The Supreme Court of Mississippi is the highest court in the state of Mississippi. It was established in the first constitution of the state following its admission as a State of the Union in 1817 and was known as the High Court of Errors and Appeals.  The court is an appellate court, as opposed to a trial court.  The Court Building is located in downtown Jackson, Mississippi, the state capital.

History
The constitution of 1832 provided for a "High Court of Errors and Appeals," to consist of three judges to be elected, one from each of the three districts into which the legislature should divide the State. Section 3 reads: "The office of one of said judges shall be vacated in two years, and of one in four years, and of one in six years; so that at the expiration of every two years, one of said judges shall be elected as aforesaid." The title of the tribunal was changed by the constitution of 1869 to the "Supreme Court of Mississippi" and the judges were appointed by the governor with the advice and consent of the Senate. The provisions of the constitution of 1869 were perpetuated in the constitution of 1890.

Dataset extract =>
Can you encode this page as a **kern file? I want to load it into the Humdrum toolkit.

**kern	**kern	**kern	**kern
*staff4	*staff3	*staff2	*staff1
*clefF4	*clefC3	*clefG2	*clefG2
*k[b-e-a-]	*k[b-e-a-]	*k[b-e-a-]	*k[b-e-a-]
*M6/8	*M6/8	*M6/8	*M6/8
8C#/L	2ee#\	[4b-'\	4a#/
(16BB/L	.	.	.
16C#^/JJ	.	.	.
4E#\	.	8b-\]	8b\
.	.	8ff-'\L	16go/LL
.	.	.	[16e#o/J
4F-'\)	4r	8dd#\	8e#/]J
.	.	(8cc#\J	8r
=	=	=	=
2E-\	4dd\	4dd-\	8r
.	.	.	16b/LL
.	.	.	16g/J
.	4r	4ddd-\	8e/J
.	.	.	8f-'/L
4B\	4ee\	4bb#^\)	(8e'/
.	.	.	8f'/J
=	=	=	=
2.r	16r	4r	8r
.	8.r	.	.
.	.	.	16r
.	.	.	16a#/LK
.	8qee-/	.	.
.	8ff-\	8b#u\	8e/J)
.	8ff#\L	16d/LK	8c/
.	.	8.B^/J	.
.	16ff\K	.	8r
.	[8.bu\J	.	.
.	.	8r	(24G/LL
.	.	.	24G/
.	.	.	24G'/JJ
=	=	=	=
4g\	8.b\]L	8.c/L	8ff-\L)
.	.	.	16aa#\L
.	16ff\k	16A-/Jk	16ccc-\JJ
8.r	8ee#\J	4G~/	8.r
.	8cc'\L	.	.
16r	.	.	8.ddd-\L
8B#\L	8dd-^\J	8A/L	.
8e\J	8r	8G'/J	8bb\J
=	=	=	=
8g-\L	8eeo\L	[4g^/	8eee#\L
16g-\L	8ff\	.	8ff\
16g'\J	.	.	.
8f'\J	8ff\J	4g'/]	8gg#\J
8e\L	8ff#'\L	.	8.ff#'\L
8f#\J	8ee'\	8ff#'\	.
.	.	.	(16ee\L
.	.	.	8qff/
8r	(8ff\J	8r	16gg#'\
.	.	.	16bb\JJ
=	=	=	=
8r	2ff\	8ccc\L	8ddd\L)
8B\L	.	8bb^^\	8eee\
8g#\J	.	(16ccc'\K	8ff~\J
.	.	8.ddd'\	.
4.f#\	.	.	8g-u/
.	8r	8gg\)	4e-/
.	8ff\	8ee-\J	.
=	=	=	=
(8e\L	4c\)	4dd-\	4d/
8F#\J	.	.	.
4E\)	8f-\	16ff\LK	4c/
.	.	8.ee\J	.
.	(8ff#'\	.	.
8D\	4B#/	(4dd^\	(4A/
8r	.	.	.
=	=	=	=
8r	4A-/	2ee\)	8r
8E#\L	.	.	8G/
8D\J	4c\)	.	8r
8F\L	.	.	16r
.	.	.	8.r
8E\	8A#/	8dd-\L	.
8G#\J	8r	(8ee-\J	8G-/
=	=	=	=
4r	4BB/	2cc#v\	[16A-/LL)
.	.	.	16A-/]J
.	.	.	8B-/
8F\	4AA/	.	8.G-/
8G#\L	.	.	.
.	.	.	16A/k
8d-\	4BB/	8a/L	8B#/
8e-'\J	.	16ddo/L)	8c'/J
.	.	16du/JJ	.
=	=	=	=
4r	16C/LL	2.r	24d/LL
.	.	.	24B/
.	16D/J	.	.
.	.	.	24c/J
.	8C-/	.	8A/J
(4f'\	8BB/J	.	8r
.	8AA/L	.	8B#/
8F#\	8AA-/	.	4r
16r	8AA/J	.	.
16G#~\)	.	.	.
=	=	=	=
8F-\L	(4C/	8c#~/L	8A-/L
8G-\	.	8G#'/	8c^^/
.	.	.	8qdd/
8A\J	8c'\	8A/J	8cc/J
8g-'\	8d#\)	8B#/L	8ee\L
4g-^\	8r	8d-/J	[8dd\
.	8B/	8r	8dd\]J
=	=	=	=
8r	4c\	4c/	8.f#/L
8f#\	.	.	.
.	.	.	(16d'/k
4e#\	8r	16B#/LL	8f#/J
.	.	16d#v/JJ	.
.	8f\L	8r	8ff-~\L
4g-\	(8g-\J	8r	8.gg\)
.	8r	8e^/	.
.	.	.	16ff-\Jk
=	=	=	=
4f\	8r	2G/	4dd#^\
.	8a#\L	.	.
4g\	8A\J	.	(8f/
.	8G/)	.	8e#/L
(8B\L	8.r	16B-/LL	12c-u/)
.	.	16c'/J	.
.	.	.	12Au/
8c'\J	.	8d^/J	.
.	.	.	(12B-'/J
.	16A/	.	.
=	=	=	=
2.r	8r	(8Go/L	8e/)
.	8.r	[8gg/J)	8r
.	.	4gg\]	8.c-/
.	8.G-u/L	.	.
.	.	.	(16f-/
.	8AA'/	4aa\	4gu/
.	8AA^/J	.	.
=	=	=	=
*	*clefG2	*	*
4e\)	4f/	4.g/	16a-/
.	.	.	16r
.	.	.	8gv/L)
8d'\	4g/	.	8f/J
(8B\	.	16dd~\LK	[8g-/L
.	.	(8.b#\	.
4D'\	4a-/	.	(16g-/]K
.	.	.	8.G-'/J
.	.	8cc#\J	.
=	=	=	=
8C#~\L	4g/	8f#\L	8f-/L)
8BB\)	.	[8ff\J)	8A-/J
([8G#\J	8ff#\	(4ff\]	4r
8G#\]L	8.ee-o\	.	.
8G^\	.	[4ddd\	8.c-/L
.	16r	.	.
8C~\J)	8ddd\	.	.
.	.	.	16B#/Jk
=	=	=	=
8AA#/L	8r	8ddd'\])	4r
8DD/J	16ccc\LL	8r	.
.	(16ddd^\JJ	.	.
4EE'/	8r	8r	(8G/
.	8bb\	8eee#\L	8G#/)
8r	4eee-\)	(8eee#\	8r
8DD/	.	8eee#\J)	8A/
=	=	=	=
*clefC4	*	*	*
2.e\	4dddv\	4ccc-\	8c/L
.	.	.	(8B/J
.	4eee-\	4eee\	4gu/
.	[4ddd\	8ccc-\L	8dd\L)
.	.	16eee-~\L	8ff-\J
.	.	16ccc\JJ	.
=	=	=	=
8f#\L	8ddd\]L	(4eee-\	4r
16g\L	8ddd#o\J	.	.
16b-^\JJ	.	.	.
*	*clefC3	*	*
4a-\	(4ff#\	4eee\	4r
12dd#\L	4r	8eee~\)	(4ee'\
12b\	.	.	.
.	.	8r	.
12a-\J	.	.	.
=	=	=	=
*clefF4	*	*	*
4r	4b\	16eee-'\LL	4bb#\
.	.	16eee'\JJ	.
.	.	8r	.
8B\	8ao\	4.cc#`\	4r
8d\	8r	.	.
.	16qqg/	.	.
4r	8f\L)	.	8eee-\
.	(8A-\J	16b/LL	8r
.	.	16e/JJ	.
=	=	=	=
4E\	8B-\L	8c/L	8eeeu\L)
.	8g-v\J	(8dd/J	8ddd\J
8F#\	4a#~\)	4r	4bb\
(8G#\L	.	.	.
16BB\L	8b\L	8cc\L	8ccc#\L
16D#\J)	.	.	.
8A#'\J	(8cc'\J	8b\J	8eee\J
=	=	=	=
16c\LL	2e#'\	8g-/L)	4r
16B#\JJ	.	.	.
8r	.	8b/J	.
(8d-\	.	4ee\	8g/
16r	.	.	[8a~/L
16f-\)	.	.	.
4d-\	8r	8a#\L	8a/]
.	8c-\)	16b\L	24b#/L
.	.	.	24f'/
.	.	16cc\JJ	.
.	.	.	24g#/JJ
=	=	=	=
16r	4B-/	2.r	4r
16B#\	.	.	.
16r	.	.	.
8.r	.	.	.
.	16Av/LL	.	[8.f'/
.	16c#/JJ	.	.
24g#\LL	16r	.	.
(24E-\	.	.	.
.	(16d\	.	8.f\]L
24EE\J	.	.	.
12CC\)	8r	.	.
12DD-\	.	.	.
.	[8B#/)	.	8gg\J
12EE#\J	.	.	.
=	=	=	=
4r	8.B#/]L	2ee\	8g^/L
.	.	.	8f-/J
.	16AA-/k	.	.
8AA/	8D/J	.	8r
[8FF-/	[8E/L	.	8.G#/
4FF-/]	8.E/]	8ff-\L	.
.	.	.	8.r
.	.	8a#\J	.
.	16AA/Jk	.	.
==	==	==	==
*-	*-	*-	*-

List of tasks =>
1. Reproduce the portion of the text on the Mississippi Supreme Court starting with "The Supreme Court" and going on through "the state capital.".
2. Resume the text on the Mississippi Supreme Court from the point where it stops.
The material above is separate from the text on the Mississippi Supreme Court.

Results in order =>
1.
The Supreme Court of Mississippi is the highest court in the state of Mississippi. It was established in the first constitution of the state following its admission as a State of the Union in 1817 and was known as the High Court of Errors and Appeals.  The court is an appellate court, as opposed to a trial court.  The Court Building is located in downtown Jackson, Mississippi, the state capital.

2.
Jurisdiction

The jurisdiction of the court is mandated by statute.  The court has exclusive jurisdiction, for example, over reviewing capital punishment cases.  The Mississippi Court of Appeals, the state's other appellate court, was created by the legislature (Miss. Code Ann. § 9-4-1, effective September 6, 1994) to assist the high court in managing a large caseload.  The Court of Appeals generally handles criminal cases and cases concerning family law issues, though its jurisdiction is also mandated by statute.  All cases submitted for appellate review in the state are filed in the Supreme Court, which then re-directs the appropriate cases to the Court of Appeals and retains the cases over which it has exclusive jurisdiction.  After the Court of Appeals makes its ruling, aggrieved parties in certain types of cases there may seek further review from the Mississippi Supreme Court by petitioning for a Writ of Certiorari.

Court composition
The court was expanded over time to a total of nine justices—one chief, two presiding, and six associate justices.  Generally, the justices are elected for eight-year terms, with staggered election years, from three geographical districts (three judges per district) to ensure fair representation.  However, it is common for the governor to appoint a justice to fill a seat vacated by the death or retirement of a justice.  If less than half of the term remains, the appointee serves the remainder of the term. If more than half of the term remains, the appointee may serve until a special election is held. Seniority of the justices is determined by length of time in office.  The chief justice is the current justice who has been in office the longest, and the presiding justices are next two in seniority.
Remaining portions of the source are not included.